REQUIRED ACTION » Render the entries below as a JSON list of strings, one string per line, skipping blank lines and leaving out the pictures.

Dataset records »
=== Section Start ===
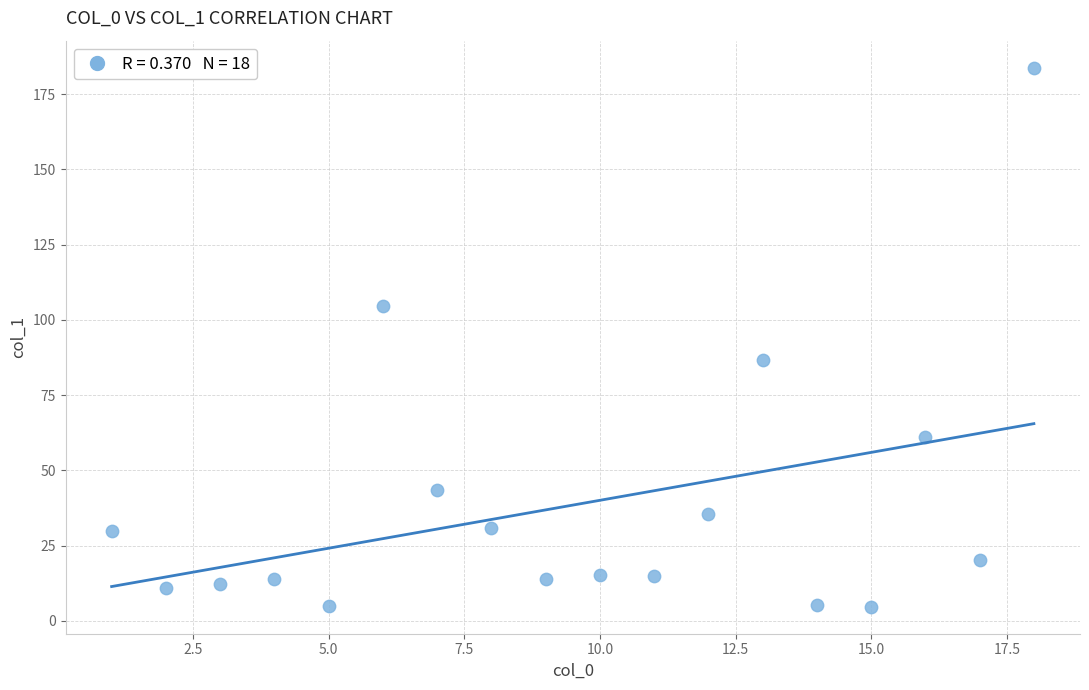

What is the range of Y values (max minus min)?

179.1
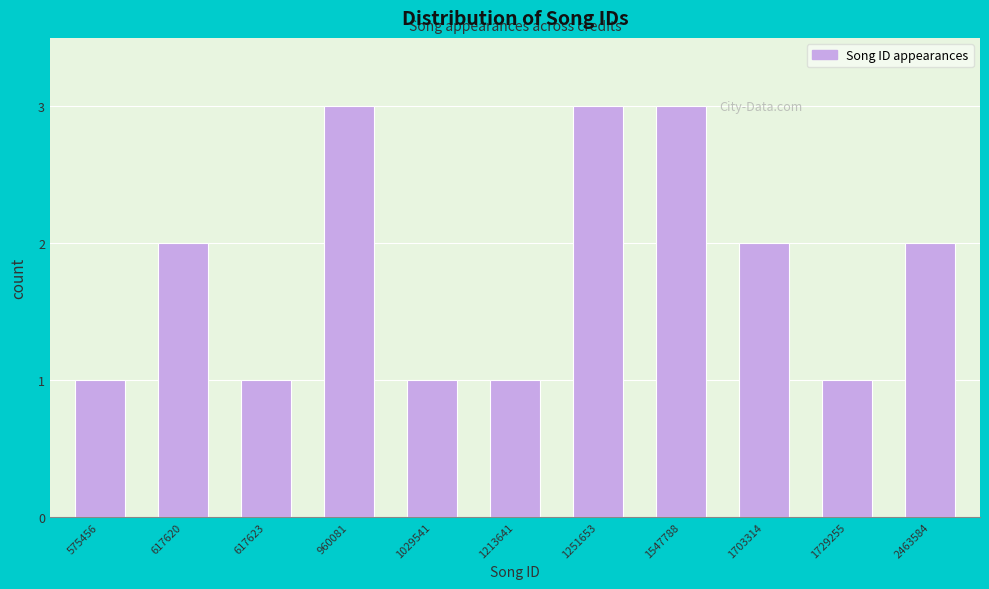

Reading left to right, transcribe all the data shown in this chart.

575456=1	617620=2	617623=1	960081=3	1029541=1	1213641=1	1251653=3	1547788=3	1703314=2	1729255=1	2463584=2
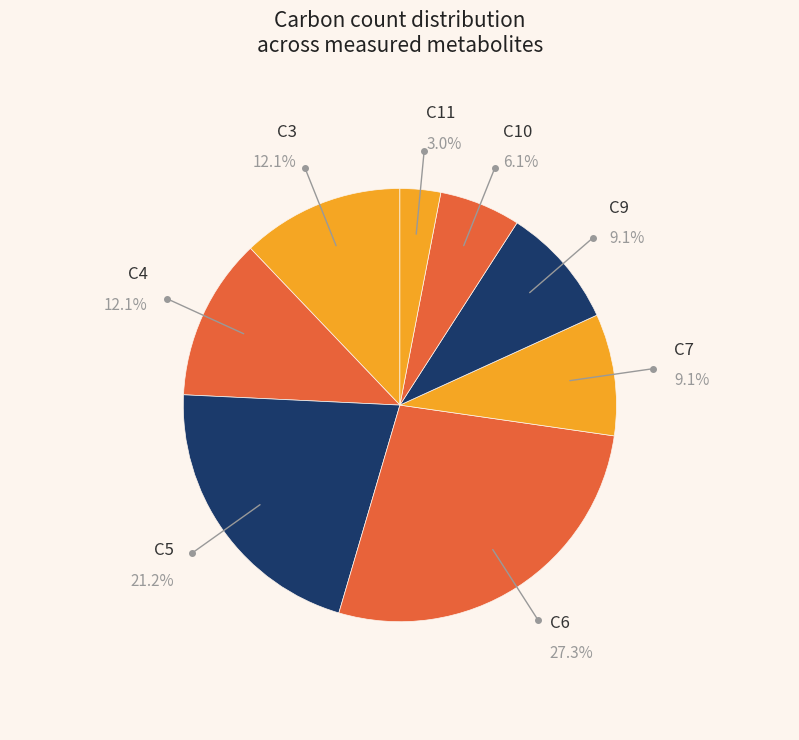

To the nearest percent, what is the average slice percentage?

12%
=== Section End ===
PROBLEM SOLUTION »
[
  "What is the range of Y values (max minus min)?",
  "179.1",
  "Reading left to right, transcribe all the data shown in this chart.",
  "575456=1\t617620=2\t617623=1\t960081=3\t1029541=1\t1213641=1\t1251653=3\t1547788=3\t1703314=2\t1729255=1\t2463584=2",
  "To the nearest percent, what is the average slice percentage?",
  "12%"
]